(Records for the exercise Opens)

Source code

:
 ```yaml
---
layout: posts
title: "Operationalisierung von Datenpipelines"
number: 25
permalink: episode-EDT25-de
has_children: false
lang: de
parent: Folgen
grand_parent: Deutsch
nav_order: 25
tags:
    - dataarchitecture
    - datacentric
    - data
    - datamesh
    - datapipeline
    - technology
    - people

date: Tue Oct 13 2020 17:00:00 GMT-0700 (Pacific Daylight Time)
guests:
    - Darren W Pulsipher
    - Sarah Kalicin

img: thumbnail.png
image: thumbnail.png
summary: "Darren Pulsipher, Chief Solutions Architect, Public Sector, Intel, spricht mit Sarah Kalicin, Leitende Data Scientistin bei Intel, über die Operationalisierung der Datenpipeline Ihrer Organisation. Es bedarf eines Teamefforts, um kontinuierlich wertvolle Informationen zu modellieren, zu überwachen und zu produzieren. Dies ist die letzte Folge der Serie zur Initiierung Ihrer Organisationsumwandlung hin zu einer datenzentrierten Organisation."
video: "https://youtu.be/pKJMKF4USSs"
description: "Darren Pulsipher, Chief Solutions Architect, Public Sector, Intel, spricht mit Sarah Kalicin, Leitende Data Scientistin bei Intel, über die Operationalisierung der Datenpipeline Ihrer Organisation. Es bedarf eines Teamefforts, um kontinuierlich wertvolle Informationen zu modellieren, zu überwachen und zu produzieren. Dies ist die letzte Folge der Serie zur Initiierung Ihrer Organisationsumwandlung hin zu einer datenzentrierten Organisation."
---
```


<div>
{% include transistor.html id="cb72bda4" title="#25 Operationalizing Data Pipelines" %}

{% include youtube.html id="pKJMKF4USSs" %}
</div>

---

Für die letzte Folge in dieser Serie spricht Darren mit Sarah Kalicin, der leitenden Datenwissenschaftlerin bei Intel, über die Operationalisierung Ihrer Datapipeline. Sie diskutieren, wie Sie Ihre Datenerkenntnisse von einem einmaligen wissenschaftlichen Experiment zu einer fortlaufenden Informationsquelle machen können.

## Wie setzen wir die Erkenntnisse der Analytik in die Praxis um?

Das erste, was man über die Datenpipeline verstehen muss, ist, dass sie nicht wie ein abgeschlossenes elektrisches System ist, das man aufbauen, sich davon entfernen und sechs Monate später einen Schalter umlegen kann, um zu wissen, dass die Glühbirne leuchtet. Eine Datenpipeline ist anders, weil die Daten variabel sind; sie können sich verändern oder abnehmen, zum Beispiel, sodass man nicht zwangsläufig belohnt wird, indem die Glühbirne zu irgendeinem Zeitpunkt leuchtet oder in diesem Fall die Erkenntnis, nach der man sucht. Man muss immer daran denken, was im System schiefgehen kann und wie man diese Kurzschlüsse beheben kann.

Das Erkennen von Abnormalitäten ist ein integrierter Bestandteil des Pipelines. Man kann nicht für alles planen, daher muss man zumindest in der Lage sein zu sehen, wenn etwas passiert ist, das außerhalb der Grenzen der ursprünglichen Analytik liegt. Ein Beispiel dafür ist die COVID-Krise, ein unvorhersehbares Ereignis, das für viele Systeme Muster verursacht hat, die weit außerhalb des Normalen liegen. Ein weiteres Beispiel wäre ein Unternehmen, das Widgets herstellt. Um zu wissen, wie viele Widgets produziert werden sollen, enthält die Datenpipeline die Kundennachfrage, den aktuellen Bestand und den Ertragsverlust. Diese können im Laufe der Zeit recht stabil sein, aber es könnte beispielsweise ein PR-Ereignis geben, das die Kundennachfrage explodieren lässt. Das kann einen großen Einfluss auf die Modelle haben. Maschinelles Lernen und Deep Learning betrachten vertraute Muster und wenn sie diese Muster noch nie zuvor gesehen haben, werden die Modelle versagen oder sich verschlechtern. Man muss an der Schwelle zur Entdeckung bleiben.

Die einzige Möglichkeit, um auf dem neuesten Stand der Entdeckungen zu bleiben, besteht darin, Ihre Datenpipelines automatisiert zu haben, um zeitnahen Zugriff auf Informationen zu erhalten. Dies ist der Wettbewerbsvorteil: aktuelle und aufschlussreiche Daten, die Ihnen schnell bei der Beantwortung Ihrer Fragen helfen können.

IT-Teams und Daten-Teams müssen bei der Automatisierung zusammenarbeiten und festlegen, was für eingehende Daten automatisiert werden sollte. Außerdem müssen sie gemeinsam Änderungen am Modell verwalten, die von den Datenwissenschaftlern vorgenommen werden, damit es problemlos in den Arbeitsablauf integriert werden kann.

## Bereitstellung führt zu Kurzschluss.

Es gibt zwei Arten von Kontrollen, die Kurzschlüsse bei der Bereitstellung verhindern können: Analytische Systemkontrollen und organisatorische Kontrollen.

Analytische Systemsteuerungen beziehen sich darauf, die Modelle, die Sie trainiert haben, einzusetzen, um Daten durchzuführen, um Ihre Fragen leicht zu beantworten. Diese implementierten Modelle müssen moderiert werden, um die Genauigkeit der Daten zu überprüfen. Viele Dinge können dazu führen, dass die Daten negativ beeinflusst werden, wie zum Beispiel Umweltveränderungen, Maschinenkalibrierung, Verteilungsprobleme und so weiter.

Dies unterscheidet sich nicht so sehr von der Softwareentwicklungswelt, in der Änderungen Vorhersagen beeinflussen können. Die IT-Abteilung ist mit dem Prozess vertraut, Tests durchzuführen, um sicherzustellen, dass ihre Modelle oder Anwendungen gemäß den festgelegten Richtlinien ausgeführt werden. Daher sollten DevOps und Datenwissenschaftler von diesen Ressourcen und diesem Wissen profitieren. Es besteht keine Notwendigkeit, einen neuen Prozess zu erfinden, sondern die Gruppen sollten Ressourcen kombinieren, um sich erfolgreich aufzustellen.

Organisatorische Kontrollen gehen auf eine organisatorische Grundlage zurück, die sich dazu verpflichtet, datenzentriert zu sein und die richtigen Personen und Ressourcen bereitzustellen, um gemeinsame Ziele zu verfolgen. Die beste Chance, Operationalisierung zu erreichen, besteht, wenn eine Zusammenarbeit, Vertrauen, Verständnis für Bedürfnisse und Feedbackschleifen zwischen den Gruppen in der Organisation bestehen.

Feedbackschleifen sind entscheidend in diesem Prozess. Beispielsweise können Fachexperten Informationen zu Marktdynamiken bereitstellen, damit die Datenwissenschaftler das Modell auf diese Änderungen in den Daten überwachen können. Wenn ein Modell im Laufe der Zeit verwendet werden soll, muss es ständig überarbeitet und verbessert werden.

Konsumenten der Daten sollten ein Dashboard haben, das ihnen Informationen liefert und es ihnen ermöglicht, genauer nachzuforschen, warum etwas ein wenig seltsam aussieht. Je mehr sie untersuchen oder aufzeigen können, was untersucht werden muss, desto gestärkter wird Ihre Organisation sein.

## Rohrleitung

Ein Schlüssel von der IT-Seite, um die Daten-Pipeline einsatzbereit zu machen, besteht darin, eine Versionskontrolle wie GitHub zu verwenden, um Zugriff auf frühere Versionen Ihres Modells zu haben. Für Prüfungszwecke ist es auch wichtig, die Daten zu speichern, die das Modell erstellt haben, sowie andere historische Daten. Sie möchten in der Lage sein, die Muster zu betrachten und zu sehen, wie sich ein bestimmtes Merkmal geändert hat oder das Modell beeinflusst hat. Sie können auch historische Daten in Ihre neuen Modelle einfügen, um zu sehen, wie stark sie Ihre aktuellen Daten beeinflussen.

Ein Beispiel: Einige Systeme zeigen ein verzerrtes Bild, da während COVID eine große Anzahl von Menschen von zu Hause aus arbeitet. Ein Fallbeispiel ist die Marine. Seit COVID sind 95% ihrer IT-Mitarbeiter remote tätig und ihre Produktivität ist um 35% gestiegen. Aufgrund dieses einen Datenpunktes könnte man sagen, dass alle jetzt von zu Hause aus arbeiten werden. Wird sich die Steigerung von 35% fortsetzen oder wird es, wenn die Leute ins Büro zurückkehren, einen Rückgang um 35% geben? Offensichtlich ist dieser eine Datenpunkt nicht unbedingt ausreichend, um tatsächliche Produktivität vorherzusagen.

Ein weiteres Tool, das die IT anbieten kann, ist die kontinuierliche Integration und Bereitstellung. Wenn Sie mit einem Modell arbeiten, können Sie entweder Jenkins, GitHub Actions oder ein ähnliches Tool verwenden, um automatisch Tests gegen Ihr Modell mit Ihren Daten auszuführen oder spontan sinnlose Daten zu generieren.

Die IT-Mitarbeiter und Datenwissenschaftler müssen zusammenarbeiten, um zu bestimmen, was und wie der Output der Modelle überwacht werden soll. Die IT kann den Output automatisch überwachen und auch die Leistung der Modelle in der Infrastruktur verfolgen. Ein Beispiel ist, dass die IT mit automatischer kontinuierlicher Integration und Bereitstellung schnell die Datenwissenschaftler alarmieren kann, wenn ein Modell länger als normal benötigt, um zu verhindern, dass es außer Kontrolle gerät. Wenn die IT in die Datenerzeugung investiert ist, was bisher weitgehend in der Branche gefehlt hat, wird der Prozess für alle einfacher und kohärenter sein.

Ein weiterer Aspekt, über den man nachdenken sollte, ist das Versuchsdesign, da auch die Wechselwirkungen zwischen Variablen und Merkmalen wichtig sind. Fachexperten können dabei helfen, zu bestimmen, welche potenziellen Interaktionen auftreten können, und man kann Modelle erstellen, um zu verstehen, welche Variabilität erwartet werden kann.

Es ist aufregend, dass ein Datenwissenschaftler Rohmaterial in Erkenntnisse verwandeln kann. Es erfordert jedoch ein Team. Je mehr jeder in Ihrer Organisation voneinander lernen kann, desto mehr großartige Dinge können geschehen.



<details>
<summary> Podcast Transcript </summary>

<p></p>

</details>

(Records for the exercise Closes)

Problem to solve —
What this exercise asks for is every line of the data above with the word "summary".

Output of the task —
summary: "Darren Pulsipher, Chief Solutions Architect, Public Sector, Intel, spricht mit Sarah Kalicin, Leitende Data Scientistin bei Intel, über die Operationalisierung der Datenpipeline Ihrer Organisation. Es bedarf eines Teamefforts, um kontinuierlich wertvolle Informationen zu modellieren, zu überwachen und zu produzieren. Dies ist die letzte Folge der Serie zur Initiierung Ihrer Organisationsumwandlung hin zu einer datenzentrierten Organisation."
<summary> Podcast Transcript </summary>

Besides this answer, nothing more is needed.